Back to the game at hand. It's called "Can You Guess What THIS Is Supposed to Be?" Please see the picture below:
|Take your time; this is hard.|
|"Don't eat me!" (As IF.)|
Got it yet? If you guessed, with some bewilderment, "Cupcakes? Good God, are those supposed to be CUPCAKES?" then you are absolutely right! And that is exactly what *I* said when I opened the oven door last night to reveal what I have since named "Crater Cupcakes." This recipe is from the Swank Diet book. That comment is not meant to malign the Swank Diet book. With one exception, all of the Swank recipes have been good. Rather, it's meant to illustrate that on this diet, you can eat yummy sweets; you just have to know how to follow a recipe. I've retraced my steps and am nearly positive I added all of the necessary ingredients, including baking powder. If anyone has a clue why the above would happen, I'm all ears!

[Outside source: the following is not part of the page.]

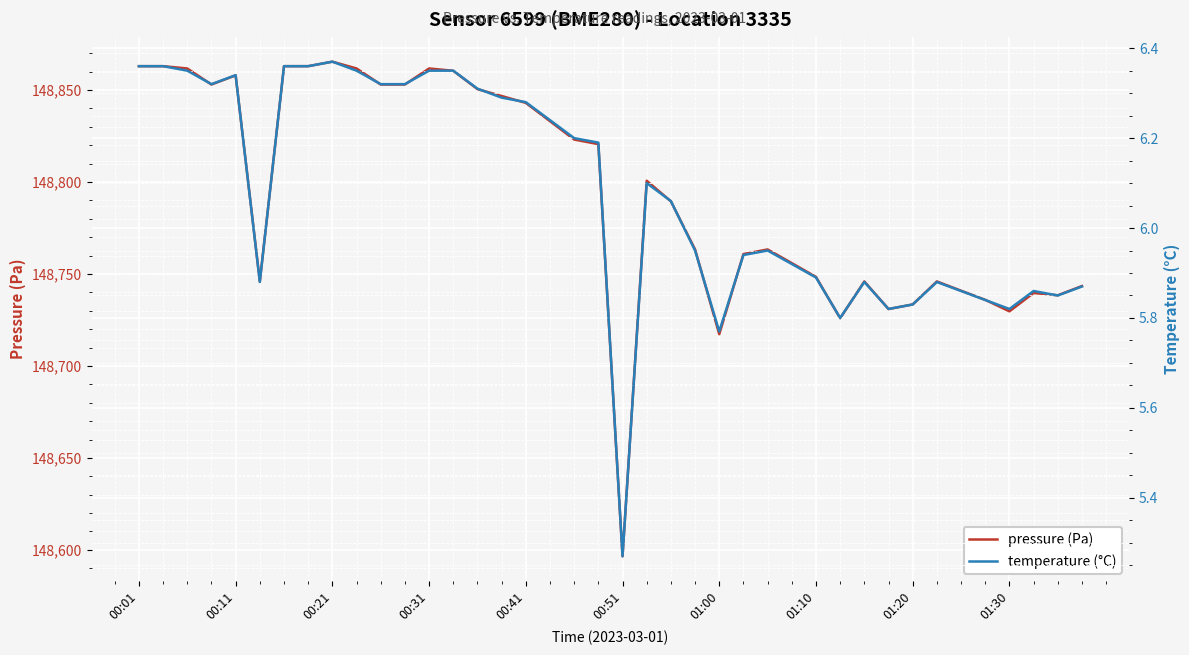

What is the greatest value displayed?

148865.4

The burning question is: did I toss them straight into the trash? Certainly not! I haven't had anything resembling chocolate since December. I gobbled one in straightaway (as did my husband), and they tasted mighty fine, crater or no crater. (Yes, I removed Wee Squeaky before I commenced shoveling them in my mouth.) In fact, on my shopping list: fat-free frozen yogurt to pop right into those craters, which I will warm in the microwave first.
|Here they sit in their container, ready to be attacked after dinner. (Note attention-seeking Wee Squeaky lurking in the background.)|
|"Hey! Where's the crater?"|
For those of you wondering -- and I know you're out there -- yes, I did wash Wee Squeaky, both pre- and post-food posing.